Balai kota ini baru terasa megahnya saat berada di dalamnya, tiang saka gurunya berjumlah empat dari kayu jati semua. Bayangkan diameternya saja sekitar enam puluh sentimeter, tentu kayu jati sebesar itu sudah sangat jarang di temui. Makanya kalau disebut balai si Panji itu sebagai bangunan berstruktur kayu termegah di Banyumas itu bukan omong kosong. Silakan cari perbandingannya sekarang dengan bangunan di manapun. Paling-paling cuma kalah dengan milik keraton diYogya dan Solo. Kompleks balai kota ini di lengkapi bangunan dibelakangnya bergaya Hindia Belanda dan sebuah museum wayang serta memiliki sayap bangunan yang lebih sederhana. Ya semua sederhana tampaknya tak menjual untuk di jadikan paket wisata. tapi kalau untuk fungsi dan administrasi tetap memadai.Mungkin untuk pengembangan kota Banyumas selanjutnya jadikanlah kota ini sebagai Taman Hiburan Rakyat. Jadi banyakilah taman untuk warga beraktifitas atau tambahan acara seperti pasar malam dan pameran. Tak kalah kok dengan kota besar lainnya, lagi pula berbagai ruas jalan menuju selatan yang menjadi jalan antar kota antar provinsi itu bisa jadi sebagai Malioboro nya Banyumas di masa mendatang. Dan He He He belum ada pertikaian rebutan lahan yang kompleks di Banyumas lama ini karena memang belum dikembangkan pemerintah daerah. Coba kalau dijadikan kota museum dan berbagai sarana hiburan juga pasar malam setiap taahun diagendakan pasti sip, sederhana saja dan kalau bisa merakyat soalnya penulis melihat ccocoknya acara di Banyumas Lama jangan sampai seperti metropolitan yang sedemikian komersial.

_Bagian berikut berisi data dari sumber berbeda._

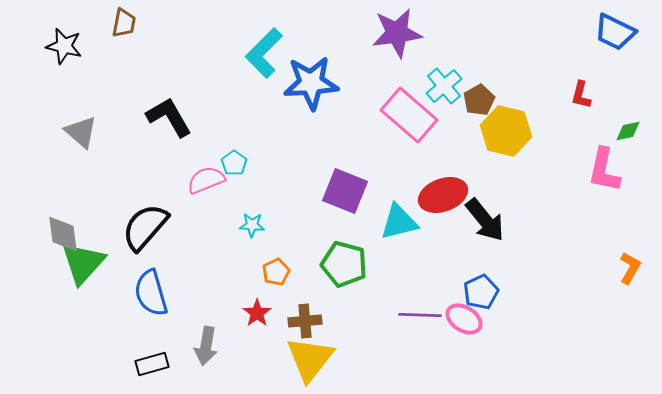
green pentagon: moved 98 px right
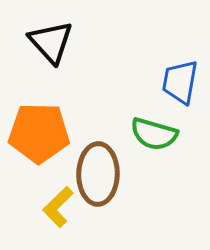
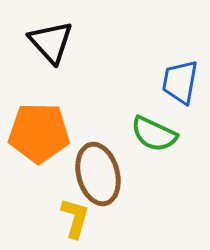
green semicircle: rotated 9 degrees clockwise
brown ellipse: rotated 16 degrees counterclockwise
yellow L-shape: moved 17 px right, 11 px down; rotated 150 degrees clockwise
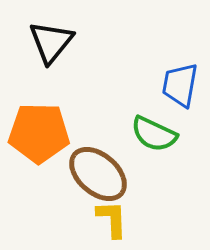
black triangle: rotated 21 degrees clockwise
blue trapezoid: moved 3 px down
brown ellipse: rotated 34 degrees counterclockwise
yellow L-shape: moved 37 px right, 1 px down; rotated 18 degrees counterclockwise
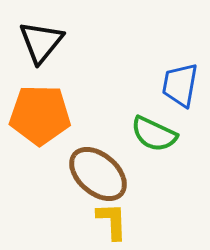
black triangle: moved 10 px left
orange pentagon: moved 1 px right, 18 px up
yellow L-shape: moved 2 px down
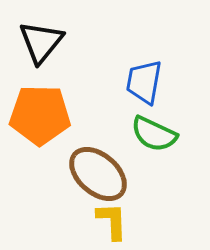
blue trapezoid: moved 36 px left, 3 px up
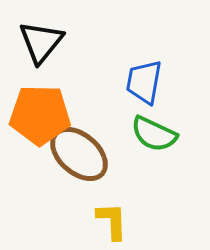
brown ellipse: moved 19 px left, 20 px up
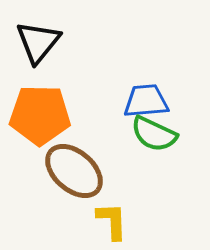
black triangle: moved 3 px left
blue trapezoid: moved 2 px right, 19 px down; rotated 75 degrees clockwise
brown ellipse: moved 5 px left, 17 px down
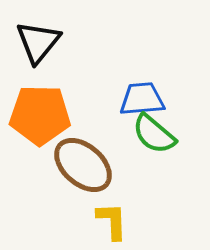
blue trapezoid: moved 4 px left, 2 px up
green semicircle: rotated 15 degrees clockwise
brown ellipse: moved 9 px right, 6 px up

Terakhir penulis berkesempatan masuk lebih kebelakang areal balai kota melalui sebuah pintu tembusan kecil yang terbuka. Tampaknya lagi sepi mungkin karena masih libur lebaran. Bangunannya tembok tinggi dengan pekarangan luas berisi rumpun pisang berbagai jenis. Oi ternyata itu adalah milik balai pertanian Banyumas untuk budi daya jenis pisang, ada rumpun pisang ulin, pisang ambon nangka, pisang raja berbagai nama dan pisang kapok. Ya fungsinya hanya setingkat itu karena bila dibiarkan tenttu halaman dalam balai kota ini bakalan terbengkalai. Entah bagaimana pengembangan selanjutnya penulis sendiri tak tahu, lumayan kota Banyumas ini memiliki rumah sakit daerah sendiri karena menyesuaikan dengan strategis wilayahnya yang mendekati beberapa kabupaten sekitarnya seperti Cilacap,Banjarnegara, Kebumen dan Purbalingga. Dengan adanya rumah sakit daerah ini pelayanan kesehatan untuk wilayah Banyumas selatan dan kabupaten sekitarnya menjadi terjangkau.

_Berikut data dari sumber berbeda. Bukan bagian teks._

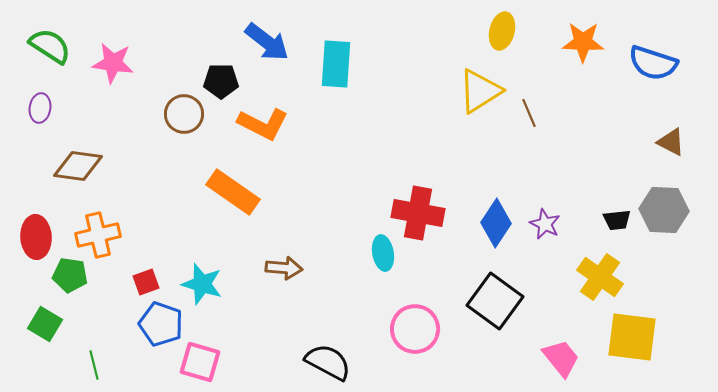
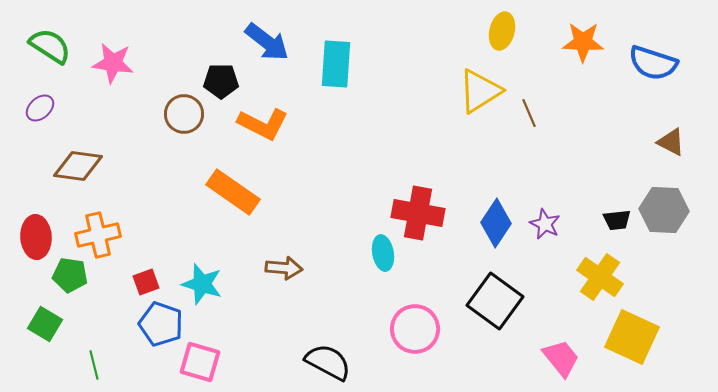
purple ellipse: rotated 40 degrees clockwise
yellow square: rotated 18 degrees clockwise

Oi ada tempat sakralnya juga di halaman dalam balai kota Banyumas ini, itu sebuah sumur yang mungkin terkecil di dunia karena diameternya hanya dua puluh sentimeter saja. Letaknya persis di halaman belakang bangunan kompleks balai kota. Di beri pagar kayu beberapa sesaji bunga telon atau setaman penulis tak paham, kemudian bekas bakaran kemenyan setinggi setengah meter, cukup membuat merinding penulis dan langsung tak berani berbuat sembarangan. Apa fungsinya sumur dan ritual di kompleks kecil ini penuliss tak tahu, tapi itu cukup menjadi bukti adanya kepercayaan setempat terhadap kekeramataan situs balai kota.
Cukuplah penulis berkunjung di Banyumass Lama ini, mungkin lain waktu mampu membahas masalah lebih mendalam.